CJGeo proposed 25lb/cuft permeable cellular concrete with an approximately 10ksf compressive strength to fill the structure.

CJGeo placed the 25lb/cuft cellular concrete in daily pours up to 980CY, in single lifts up to 36 inches thick. The roof demolition debris dropped onto the top of the cellular concrete and was then buried with fill material.

The total project volume was approximately 5520CY.

Corporate HQ Stabilization

The Job

Starting immediately after construction was completed, the slab on grade floor within the cafeteria, loading dock and kitchen at a corporate headquarters building in Pittsburgh, Pennsylvania settled. Over the course of 12 years, the owner had four different grouting companies attempt to address the problem. Lime slurry injection below the slab was disruptive, and settlement always resumed shortly thereafter.

Compaction grouting was performed in one area, but was so disruptive that despite the fact that it was the only method where settlement didn’t resume, the owner kicked the contractor off the site after nearly four months of not having access to their executive dining room.

The Challenge

Settlement progressed over time to be as much as four inches, affecting nearly 20,000 square feet of floor. A general contractor retained by the owner reached out to CJGeo about performing low impact grouting to address the settlement.

Because settlement affected the entire kitchen, food prep, serving and majority of the dining areas, repairs had to be facilitate continuous use of the facility. Additionally, due to 24 hour staffing of the facility, noise had to be limited, and there was zero tolerance of dust.

Video inspection of the extensive gravity sanitary and floor drains below the floor revealed six defects, including a 2″ offset in a sanitary drain line for a 6 stall restroom.

The Solution

CJGeo performed 17 DCP tests to determine the depth of uncontrolled fill, which was the presumed cause of settlement. DCP testing showed pockets of WOH fill down to 35′ below finish floor, and voids ranging from 2″ to 18″ immediately below the floor.

Over the course of 7 nights onsite, CJGeo crews installed 12,000 pounds of CJGrout 20SDB into voids immediately below the floor, and 53,000 pounds of CJGrout 35NHV61 for polyurethane compaction grouting. Compaction grouting was performed up to 35′ deep, but to an average depth of 15′ over the entire area.

All work was completed off hours.
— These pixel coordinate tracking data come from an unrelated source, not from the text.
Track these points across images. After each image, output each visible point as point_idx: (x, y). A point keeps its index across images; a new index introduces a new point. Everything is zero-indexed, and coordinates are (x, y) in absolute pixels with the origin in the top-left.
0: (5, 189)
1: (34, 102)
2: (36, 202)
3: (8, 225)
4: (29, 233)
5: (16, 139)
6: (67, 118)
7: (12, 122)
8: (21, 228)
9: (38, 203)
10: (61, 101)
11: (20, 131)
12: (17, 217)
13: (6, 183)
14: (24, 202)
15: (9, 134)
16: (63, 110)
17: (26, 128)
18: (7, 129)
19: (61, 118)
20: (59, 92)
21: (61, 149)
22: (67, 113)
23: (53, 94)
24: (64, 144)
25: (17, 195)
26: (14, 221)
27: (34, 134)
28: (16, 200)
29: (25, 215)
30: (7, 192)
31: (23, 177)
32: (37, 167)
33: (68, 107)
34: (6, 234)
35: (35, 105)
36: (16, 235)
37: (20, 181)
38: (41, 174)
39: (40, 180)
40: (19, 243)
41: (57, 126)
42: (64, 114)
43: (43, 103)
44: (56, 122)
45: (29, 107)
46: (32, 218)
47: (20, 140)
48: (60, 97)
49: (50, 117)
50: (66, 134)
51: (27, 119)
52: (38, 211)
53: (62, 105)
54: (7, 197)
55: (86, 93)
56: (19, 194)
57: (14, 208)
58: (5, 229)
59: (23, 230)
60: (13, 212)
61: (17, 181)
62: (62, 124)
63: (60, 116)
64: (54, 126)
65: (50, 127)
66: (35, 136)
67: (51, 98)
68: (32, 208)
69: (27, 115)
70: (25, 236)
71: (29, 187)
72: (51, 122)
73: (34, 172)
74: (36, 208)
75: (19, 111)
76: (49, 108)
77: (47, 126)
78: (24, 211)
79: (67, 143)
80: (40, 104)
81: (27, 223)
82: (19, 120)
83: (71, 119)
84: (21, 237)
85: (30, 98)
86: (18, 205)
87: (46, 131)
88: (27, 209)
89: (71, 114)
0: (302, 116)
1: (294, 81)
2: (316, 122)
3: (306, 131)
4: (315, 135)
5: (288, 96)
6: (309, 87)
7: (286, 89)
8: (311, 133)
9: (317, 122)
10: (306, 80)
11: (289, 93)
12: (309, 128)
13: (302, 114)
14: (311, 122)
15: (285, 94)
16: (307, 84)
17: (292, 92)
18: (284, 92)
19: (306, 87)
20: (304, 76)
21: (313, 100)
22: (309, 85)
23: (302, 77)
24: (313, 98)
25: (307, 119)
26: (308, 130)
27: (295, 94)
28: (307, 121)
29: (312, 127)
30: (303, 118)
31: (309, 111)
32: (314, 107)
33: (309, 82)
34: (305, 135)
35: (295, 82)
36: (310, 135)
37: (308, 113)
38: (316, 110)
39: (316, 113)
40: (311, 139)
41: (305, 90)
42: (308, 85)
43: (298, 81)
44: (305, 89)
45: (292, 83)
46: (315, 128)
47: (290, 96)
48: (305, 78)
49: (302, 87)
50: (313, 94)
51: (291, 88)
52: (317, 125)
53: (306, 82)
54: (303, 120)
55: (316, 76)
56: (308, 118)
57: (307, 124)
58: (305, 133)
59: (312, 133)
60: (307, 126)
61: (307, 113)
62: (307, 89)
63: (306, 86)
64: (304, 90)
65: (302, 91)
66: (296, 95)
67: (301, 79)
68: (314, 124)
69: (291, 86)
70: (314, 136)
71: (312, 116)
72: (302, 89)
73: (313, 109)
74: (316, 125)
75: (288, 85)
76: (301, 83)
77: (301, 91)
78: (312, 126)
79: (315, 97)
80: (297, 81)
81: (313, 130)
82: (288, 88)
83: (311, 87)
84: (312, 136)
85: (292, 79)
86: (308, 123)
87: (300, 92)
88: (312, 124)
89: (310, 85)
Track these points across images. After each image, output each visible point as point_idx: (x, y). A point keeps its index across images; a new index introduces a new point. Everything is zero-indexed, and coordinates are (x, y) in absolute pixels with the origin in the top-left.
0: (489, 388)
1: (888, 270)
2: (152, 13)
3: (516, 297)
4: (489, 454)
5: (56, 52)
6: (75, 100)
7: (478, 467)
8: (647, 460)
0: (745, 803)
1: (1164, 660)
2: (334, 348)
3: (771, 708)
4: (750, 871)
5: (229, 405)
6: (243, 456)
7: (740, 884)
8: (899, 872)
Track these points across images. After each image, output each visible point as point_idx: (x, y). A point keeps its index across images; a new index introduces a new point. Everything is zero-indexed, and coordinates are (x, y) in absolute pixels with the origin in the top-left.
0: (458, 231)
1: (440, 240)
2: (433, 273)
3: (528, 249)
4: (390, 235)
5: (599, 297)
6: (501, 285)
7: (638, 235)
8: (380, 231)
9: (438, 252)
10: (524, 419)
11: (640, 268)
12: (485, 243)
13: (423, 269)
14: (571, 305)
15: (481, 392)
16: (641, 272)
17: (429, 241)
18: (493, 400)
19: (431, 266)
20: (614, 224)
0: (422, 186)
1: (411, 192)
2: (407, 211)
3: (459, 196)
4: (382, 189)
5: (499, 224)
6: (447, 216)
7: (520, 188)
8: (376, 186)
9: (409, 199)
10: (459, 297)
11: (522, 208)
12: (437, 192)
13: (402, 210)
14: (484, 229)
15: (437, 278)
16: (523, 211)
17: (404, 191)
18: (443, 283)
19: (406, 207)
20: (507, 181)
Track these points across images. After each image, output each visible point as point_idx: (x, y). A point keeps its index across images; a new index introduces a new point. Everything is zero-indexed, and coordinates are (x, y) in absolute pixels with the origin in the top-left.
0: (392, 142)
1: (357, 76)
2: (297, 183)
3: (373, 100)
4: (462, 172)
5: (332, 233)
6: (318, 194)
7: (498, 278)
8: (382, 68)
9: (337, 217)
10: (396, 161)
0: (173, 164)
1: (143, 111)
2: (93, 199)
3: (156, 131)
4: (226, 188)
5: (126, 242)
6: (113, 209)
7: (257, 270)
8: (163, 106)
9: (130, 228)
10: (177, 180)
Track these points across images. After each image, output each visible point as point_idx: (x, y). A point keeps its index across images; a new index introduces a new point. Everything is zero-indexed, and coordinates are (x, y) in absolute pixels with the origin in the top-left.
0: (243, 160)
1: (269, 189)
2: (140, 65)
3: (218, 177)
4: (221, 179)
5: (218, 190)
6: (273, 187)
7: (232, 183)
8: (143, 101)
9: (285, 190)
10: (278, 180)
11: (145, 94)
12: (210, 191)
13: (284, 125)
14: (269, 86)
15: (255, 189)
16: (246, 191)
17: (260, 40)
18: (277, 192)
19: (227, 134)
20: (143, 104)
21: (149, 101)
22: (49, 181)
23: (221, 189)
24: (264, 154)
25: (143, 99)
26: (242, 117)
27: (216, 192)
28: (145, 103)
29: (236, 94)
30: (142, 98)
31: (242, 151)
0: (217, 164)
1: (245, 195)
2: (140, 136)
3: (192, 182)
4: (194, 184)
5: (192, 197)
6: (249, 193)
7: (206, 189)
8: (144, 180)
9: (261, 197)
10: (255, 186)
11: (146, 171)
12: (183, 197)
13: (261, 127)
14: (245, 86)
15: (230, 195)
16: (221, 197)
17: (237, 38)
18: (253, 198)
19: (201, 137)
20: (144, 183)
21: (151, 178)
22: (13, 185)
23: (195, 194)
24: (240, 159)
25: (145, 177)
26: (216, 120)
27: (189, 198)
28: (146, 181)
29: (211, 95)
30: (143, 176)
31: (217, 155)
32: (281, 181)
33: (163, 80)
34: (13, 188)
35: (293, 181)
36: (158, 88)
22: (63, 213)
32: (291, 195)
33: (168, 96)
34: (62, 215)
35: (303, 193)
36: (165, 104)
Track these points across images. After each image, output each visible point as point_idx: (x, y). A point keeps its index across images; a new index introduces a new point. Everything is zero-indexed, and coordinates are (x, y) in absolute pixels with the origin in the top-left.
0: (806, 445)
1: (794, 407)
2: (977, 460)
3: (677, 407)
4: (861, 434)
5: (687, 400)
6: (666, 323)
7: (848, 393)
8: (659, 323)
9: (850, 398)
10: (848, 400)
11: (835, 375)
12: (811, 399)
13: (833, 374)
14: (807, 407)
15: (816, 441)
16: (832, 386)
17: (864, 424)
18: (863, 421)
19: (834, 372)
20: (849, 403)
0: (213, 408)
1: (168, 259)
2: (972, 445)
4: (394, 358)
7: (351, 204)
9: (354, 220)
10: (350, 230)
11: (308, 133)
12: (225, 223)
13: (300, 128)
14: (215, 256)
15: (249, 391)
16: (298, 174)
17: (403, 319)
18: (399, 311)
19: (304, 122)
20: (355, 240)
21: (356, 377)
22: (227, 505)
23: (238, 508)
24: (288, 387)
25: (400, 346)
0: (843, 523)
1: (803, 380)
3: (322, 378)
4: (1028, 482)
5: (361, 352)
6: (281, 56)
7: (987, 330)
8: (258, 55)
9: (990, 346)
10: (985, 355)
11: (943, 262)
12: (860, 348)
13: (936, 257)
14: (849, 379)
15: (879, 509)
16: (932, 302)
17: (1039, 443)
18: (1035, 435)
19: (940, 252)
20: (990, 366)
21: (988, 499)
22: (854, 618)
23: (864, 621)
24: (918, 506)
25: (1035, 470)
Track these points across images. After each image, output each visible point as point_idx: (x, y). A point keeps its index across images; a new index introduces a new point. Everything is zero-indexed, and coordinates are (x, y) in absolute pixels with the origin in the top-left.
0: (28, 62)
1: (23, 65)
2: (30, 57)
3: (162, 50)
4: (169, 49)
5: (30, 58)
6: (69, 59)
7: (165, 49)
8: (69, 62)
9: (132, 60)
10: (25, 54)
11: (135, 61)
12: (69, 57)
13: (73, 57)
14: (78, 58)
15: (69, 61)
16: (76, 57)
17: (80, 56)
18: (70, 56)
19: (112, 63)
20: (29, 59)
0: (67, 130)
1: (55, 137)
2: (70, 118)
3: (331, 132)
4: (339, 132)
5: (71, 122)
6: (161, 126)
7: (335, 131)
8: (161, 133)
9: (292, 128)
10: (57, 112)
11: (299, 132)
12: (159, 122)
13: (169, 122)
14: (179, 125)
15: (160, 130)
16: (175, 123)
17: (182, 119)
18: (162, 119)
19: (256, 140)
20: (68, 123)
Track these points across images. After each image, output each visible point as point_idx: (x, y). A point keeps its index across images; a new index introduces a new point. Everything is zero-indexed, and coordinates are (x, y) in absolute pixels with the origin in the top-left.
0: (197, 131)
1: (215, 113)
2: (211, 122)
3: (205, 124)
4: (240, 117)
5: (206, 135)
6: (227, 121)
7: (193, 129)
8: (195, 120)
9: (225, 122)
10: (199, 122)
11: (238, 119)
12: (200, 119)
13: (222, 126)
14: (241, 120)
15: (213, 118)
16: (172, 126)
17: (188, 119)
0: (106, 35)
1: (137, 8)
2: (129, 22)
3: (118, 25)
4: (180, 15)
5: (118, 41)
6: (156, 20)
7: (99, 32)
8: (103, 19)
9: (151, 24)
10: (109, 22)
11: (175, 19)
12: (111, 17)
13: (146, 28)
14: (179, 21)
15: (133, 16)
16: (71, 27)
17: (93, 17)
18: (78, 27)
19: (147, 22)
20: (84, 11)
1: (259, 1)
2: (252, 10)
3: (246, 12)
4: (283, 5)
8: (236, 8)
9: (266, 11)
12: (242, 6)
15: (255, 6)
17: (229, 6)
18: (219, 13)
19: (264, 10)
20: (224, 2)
As soon as the kitchen shut down for the evening, CJGeo crews swung into action, grouting through the night until wrapping up in time for the food prep crews to get ready for breakfast at 0500.

To facilitate grouting under four walk-in freezers and refrigerators, over the course of a 24 hour shift, all cold contents were moved to reefer trailers, CJGeo grouted to 30′ under the freezers and refrigerators, which were then immediately turned back on, and then refilled.

Through careful coordination with multiple operational divisions for the owner, general contractor, flooring restoration contractors, plumbers, and remediation contractors, CJGeo successfully completed the project under budget and on time.

Bulkhead Sinkhole Grouting

The Job

With an annual throughput capacity of 48 million tons, Norfolk Southern’s Pier 6 at Lamberts Point in Norfolk, Virginia is one of the largest coal transloading facilities in the world.  As a round-the-clock facility built around precision logistics, there’s little tolerance for disruption or downtime.

The Challenge

 When two sinkholes opened up at the end of Pier 6 adjacent to the bulkhead, railroad personnel reached out to an onsite maintenance contractor.  Steel plates were installed to provide temporary protection while a long term solution could be implemented.

The Solution

CJGeo performed DCP testing at the site in order to quantify the depth of voids below the pavement adjacent to the sinkholes.  The DCP testing showed that in addition to large voids visible from the sinkholes immediately below the pavement, there were large pockets of voids down to 15’ below the surface. 

CJGeo crews then used CJGrout 35NHV61, a hydroinsensitive, NSF-certified geotechnical polyurethane to fill all voids and restore stability to the area. The grouting work took five hours onsite to install 3400 pounds of material, with zero disruption to operations.